Provided records:
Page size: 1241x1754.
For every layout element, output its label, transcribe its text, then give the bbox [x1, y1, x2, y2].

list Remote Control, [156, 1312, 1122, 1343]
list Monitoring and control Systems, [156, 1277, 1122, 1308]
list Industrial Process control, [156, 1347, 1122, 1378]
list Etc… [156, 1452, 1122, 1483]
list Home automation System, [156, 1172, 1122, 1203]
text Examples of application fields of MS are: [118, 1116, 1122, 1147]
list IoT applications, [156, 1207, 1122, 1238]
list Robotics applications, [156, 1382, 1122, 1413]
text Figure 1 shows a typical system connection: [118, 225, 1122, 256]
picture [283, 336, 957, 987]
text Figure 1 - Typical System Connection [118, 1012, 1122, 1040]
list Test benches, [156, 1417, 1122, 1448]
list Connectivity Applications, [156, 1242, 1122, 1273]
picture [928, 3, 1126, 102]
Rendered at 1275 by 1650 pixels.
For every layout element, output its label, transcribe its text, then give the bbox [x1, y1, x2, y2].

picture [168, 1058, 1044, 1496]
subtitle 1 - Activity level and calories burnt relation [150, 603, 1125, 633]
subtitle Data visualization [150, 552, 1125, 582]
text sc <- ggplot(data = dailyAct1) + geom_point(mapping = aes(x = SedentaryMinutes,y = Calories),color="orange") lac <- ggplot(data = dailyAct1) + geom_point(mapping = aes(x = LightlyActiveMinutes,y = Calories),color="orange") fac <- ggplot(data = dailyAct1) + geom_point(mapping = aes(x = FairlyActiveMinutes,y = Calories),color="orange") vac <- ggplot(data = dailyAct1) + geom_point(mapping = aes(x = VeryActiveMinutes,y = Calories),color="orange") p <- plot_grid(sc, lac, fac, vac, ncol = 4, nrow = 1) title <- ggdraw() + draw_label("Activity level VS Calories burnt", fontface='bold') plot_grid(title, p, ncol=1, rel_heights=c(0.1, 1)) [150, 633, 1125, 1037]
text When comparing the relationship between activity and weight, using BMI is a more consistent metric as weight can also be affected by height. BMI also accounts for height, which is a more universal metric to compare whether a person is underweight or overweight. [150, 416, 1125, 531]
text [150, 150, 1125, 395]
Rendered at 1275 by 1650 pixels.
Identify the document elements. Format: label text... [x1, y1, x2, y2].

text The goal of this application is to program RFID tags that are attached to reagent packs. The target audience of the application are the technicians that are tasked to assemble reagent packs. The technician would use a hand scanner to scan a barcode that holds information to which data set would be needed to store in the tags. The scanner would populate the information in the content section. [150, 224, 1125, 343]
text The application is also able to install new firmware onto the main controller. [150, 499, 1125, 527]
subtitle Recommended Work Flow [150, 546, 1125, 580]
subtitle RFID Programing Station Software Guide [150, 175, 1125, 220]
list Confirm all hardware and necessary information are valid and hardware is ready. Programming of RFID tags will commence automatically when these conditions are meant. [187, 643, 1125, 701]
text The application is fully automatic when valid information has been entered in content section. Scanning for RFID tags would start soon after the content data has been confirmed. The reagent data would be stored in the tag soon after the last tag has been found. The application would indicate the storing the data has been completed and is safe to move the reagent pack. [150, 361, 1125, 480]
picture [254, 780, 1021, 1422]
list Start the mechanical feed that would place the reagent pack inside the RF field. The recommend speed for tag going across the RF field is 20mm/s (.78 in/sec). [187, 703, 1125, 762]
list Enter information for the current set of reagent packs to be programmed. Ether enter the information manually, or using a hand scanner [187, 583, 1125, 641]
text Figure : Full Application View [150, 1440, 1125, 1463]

Aim of the exercise: Word for word, write out every record in the listing.

Exercise response:
Page size: 1241x1754.
For every layout element, output its label, transcribe its text, then give the bbox [x1, y1, x2, y2].

list Remote Control, [156, 1312, 1122, 1343]
list Monitoring and control Systems, [156, 1277, 1122, 1308]
list Industrial Process control, [156, 1347, 1122, 1378]
list Etc… [156, 1452, 1122, 1483]
list Home automation System, [156, 1172, 1122, 1203]
text Examples of application fields of MS are: [118, 1116, 1122, 1147]
list IoT applications, [156, 1207, 1122, 1238]
list Robotics applications, [156, 1382, 1122, 1413]
text Figure 1 shows a typical system connection: [118, 225, 1122, 256]
picture [283, 336, 957, 987]
text Figure 1 - Typical System Connection [118, 1012, 1122, 1040]
list Test benches, [156, 1417, 1122, 1448]
list Connectivity Applications, [156, 1242, 1122, 1273]
picture [928, 3, 1126, 102]
Rendered at 1275 by 1650 pixels.
For every layout element, output its label, transcribe its text, then give the bbox [x1, y1, x2, y2].

picture [168, 1058, 1044, 1496]
subtitle 1 - Activity level and calories burnt relation [150, 603, 1125, 633]
subtitle Data visualization [150, 552, 1125, 582]
text sc <- ggplot(data = dailyAct1) + geom_point(mapping = aes(x = SedentaryMinutes,y = Calories),color="orange") lac <- ggplot(data = dailyAct1) + geom_point(mapping = aes(x = LightlyActiveMinutes,y = Calories),color="orange") fac <- ggplot(data = dailyAct1) + geom_point(mapping = aes(x = FairlyActiveMinutes,y = Calories),color="orange") vac <- ggplot(data = dailyAct1) + geom_point(mapping = aes(x = VeryActiveMinutes,y = Calories),color="orange") p <- plot_grid(sc, lac, fac, vac, ncol = 4, nrow = 1) title <- ggdraw() + draw_label("Activity level VS Calories burnt", fontface='bold') plot_grid(title, p, ncol=1, rel_heights=c(0.1, 1)) [150, 633, 1125, 1037]
text When comparing the relationship between activity and weight, using BMI is a more consistent metric as weight can also be affected by height. BMI also accounts for height, which is a more universal metric to compare whether a person is underweight or overweight. [150, 416, 1125, 531]
text [150, 150, 1125, 395]
Rendered at 1275 by 1650 pixels.
Identify the document elements. Format: label text... [x1, y1, x2, y2].

text The goal of this application is to program RFID tags that are attached to reagent packs. The target audience of the application are the technicians that are tasked to assemble reagent packs. The technician would use a hand scanner to scan a barcode that holds information to which data set would be needed to store in the tags. The scanner would populate the information in the content section. [150, 224, 1125, 343]
text The application is also able to install new firmware onto the main controller. [150, 499, 1125, 527]
subtitle Recommended Work Flow [150, 546, 1125, 580]
subtitle RFID Programing Station Software Guide [150, 175, 1125, 220]
list Confirm all hardware and necessary information are valid and hardware is ready. Programming of RFID tags will commence automatically when these conditions are meant. [187, 643, 1125, 701]
text The application is fully automatic when valid information has been entered in content section. Scanning for RFID tags would start soon after the content data has been confirmed. The reagent data would be stored in the tag soon after the last tag has been found. The application would indicate the storing the data has been completed and is safe to move the reagent pack. [150, 361, 1125, 480]
picture [254, 780, 1021, 1422]
list Start the mechanical feed that would place the reagent pack inside the RF field. The recommend speed for tag going across the RF field is 20mm/s (.78 in/sec). [187, 703, 1125, 762]
list Enter information for the current set of reagent packs to be programmed. Ether enter the information manually, or using a hand scanner [187, 583, 1125, 641]
text Figure : Full Application View [150, 1440, 1125, 1463]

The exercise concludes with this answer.